Western Gods and Goddesses, omnipresent as décor in the new Chinese city, crosses paths with abandoned, flea-market Buddhas masquerading as authentic signifiers of what may in fact be the tired remains of cultural tradition. Do these forms carry any meaning outside of their marketability and token spirituality? Does the schizophrenic, iconographic overload of our late-capitalist, globalized society have a place for faith? Or is our faith locked up in the plastic promises of material consumption and digital gadgetry? Is our effort to control the world with rationality; its grid cities, credit cards and cellular devices subverted by the control that these things exercise over us? Or are they merely substitutes for the idols of our distant past? In his first exhibition in over three years Hu Xiangcheng’s “Itinerant Deities” probes the conundrum of contemporary belief systems by transforming the gallery through large scale installation, painting and photography works.

After Graduating the Shanghai Theatre Academy in 1977 Hu Xiangcheng spent time living in Tibet, Japan and Africa. His painting and installation works have been exhibited internationally at The Shanghai Biennial; The International Sculpture and Installation Exhibition in Venice, Italy; The Yokohama Triennial in Japan, and San Paulo Architecture Biennial in Brazil, etc. Hu’s work also extends to endeavors for the preservation of traditional culture such as the Yellow BOX project in Shanghai, and a reconstructed village located in Jing Ze Town of Qingpu District both which involve traditional Chinese architecture, space, utensils, and rituals. He believes that a contemporary artist should not merely address social issues, but more actively look for solutions.
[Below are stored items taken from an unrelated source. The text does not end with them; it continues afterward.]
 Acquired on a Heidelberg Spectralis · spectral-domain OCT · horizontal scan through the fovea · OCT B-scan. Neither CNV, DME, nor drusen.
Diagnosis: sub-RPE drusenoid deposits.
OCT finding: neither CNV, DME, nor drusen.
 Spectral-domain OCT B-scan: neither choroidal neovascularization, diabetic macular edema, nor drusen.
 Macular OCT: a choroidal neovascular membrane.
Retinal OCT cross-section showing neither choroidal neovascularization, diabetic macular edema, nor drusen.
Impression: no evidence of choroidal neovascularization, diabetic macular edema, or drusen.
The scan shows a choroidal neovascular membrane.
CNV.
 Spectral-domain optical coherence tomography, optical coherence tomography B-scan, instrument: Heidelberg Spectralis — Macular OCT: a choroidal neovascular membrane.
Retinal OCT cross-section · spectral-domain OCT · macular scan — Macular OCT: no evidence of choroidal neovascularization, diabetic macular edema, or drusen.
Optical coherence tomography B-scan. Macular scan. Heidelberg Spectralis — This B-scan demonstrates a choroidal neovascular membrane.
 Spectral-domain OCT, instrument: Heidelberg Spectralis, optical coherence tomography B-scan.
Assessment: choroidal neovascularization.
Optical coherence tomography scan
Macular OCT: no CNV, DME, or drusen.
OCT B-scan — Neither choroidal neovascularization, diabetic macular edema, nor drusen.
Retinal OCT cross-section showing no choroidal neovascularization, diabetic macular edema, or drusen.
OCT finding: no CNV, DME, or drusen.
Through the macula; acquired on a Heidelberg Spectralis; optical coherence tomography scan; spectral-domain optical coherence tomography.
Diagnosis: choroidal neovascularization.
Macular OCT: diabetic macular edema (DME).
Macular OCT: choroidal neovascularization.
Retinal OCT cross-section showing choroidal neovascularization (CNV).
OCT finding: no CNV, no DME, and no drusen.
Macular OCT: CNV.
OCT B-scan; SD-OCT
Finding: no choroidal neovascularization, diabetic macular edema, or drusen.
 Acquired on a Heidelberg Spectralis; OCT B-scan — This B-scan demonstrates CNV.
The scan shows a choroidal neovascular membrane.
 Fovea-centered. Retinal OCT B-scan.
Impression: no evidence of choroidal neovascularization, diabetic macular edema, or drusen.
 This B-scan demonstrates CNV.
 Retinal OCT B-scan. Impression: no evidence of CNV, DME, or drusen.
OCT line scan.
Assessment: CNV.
Regarding the “Itinerant Deities”
by Hu Xiangcheng

In western museums, we can easily find that numens from all over the world are being collected as disquisitive objects. However, these exotic deities seldom appear on the western architectures, or in their daily life. On the other hand, tons of abandoned Chinese Buddhas that were respected and awed in the time past can be brought in old furniture stores throughout China today. Atheism has been deeply established and the deities have to leave from home. Poetic life gives way to the material needs. Many copies of western Gods and Goddesses are placed in the current real estate projects with the advertising intention instead of spiritual needs. Since the Humanism was much accounted of, human beings have roused up day by day. Deities were substituted by humans to create everything. The responsibilities that deities used to takeover all fell onto people’s shoulders. I am wondering if we humans could arrange the life and death, the happiness and sorrow properly.

This world is occasionally established, approximately dominated by some creature which we don’t know the truth. When we are gradually getting away from our original patron and believing that humans can make everything possible, we are being stuck with an extreme sense – the “square” (rectangular or square) – a rational product in the image world, but seldom exist in the nature world. The more human civilization developed, the more “squares” appeared. From the certification of birth to the documentation of death, from the urban design to the project programming, numerous “squares” are accompanied and even controlling our lives. The “square” has its rational reason for being existed, which we can tell from the Bauhaus; therefore it is allowed to survive. If the alien lives have sense, the “square” will finally control and dominate them.